More than 26,000 people have been infected with Ebola since the outbreak began and more than 10,800 have died, the World Health Organization said Wednesday.
In all, 26,079 people have contracted the disease since the current outbreak began 16 months ago and 10,823 of them have died — almost all in Guinea, Liberia and Sierra Leone.
The latest WHO figures, from the week leading to April 19, include 33 new confirmed cases — 21 in Guinea, 12 in Sierra Leone and none in Liberia. That compares to 37 new confirmed cases the week before, and 30 the week before that.
The U.N. health body said that while new confirmed cases appeared to have stagnated, increased efforts to stop transmission of the deadly virus were needed.
"The decline in confirmed cases of Ebola virus disease has halted over the last three weeks," the WHO said in its latest report. "To accelerate the decline towards zero cases will require stronger community engagement, improved contact tracing and earlier case identification."

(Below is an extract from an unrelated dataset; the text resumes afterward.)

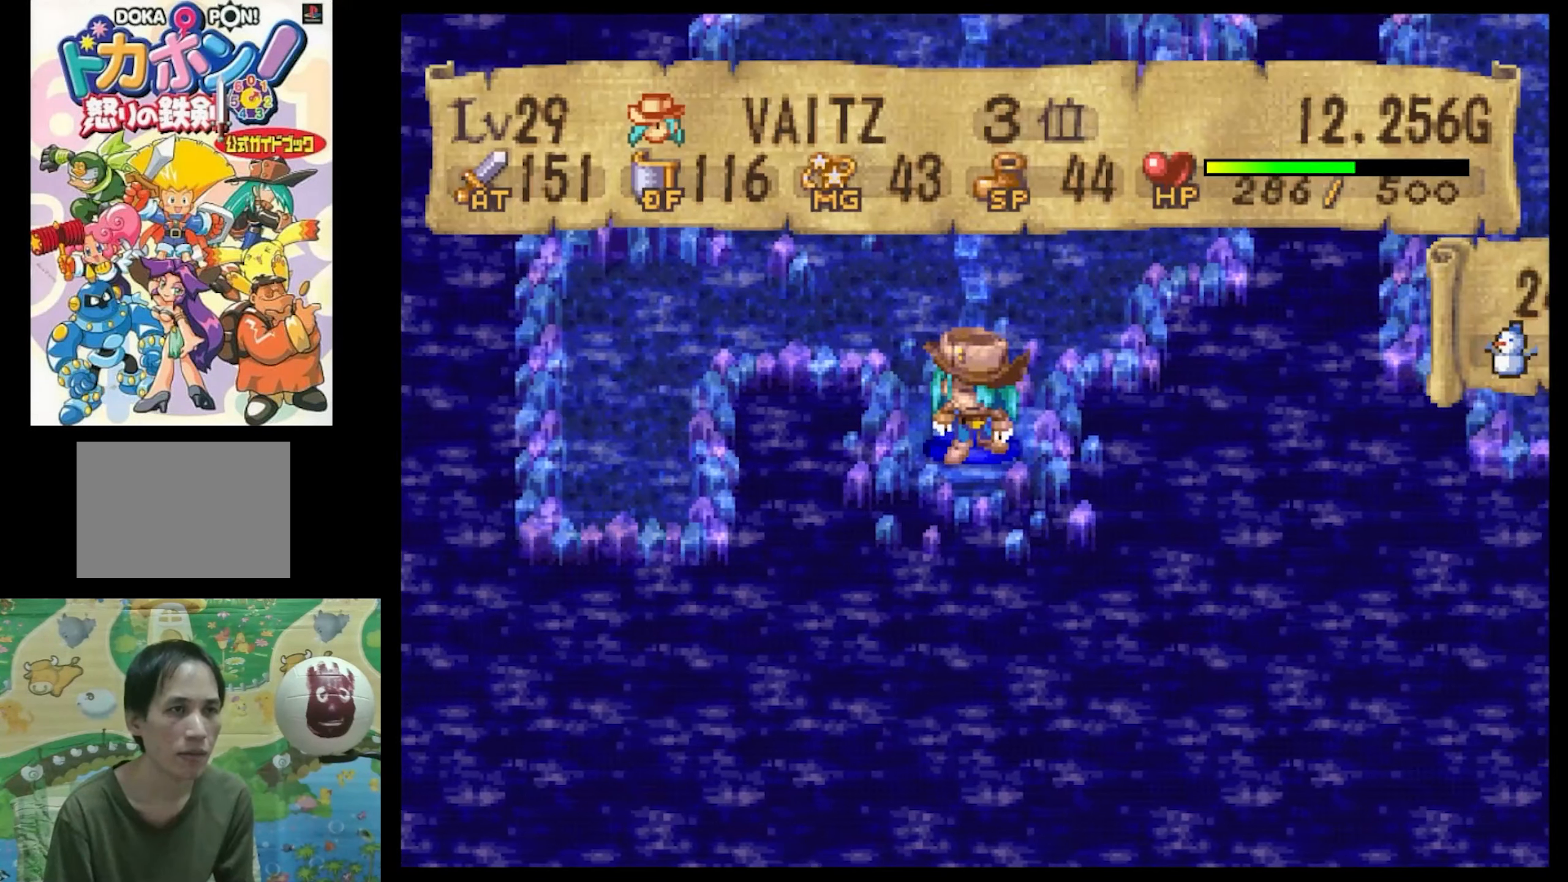
{"buttons": ["DPAD_DOWN"], "events": [[417, "DPAD_DOWN", "down"]]}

The call for community engagement comes amid sentences of life in prison for 11 people accused of killing eight Ebola health workers and journalists last year in Guinea, in the village of Womey, located over 560 miles from the capital Conakry.
The killings happened when the delegation visited in September to raise awareness about how to combat Ebola. The group was attacked by a mob armed with knives and stones.
Authorities have struggled to overcome widespread distrust, misinformation and stigma among residents, particularly in isolated areas, which have complicated efforts to contain the highly contagious disease.
Meanwhile, an experimental Ebola drug successfully cured all three monkeys intentionally infected with the virus, scientists reported on Wednesday in a study published in the journal Nature.
Although other experimental treatments appeared to help Ebola patients last year, especially in the United States, those one-time uses cannot prove efficacy against the "Makona" strain responsible for the current Ebola outbreak, since patients' recovery might be due to other causes, scientists say.
Similarly, drugs, including one known as ZMapp, cured monkeys in lab experiments, but in a strain of Ebola different from that responsible for the current outbreak.
"We can't say for certain that an experimental drug that works against one strain will work in another, even if they're almost identical genetically," Thomas Geisbert of the University of Texas Medical Branch, senior author of the study, told Reuters.
The WHO gave the green light last August for experimental drugs to be used in the current outbreak, the deadliest in history by far. Several drug candidates are being fast-tracked through the normally years-long trial process, and while many have shown promise, it was not known if they would work against the Makona strain specifically.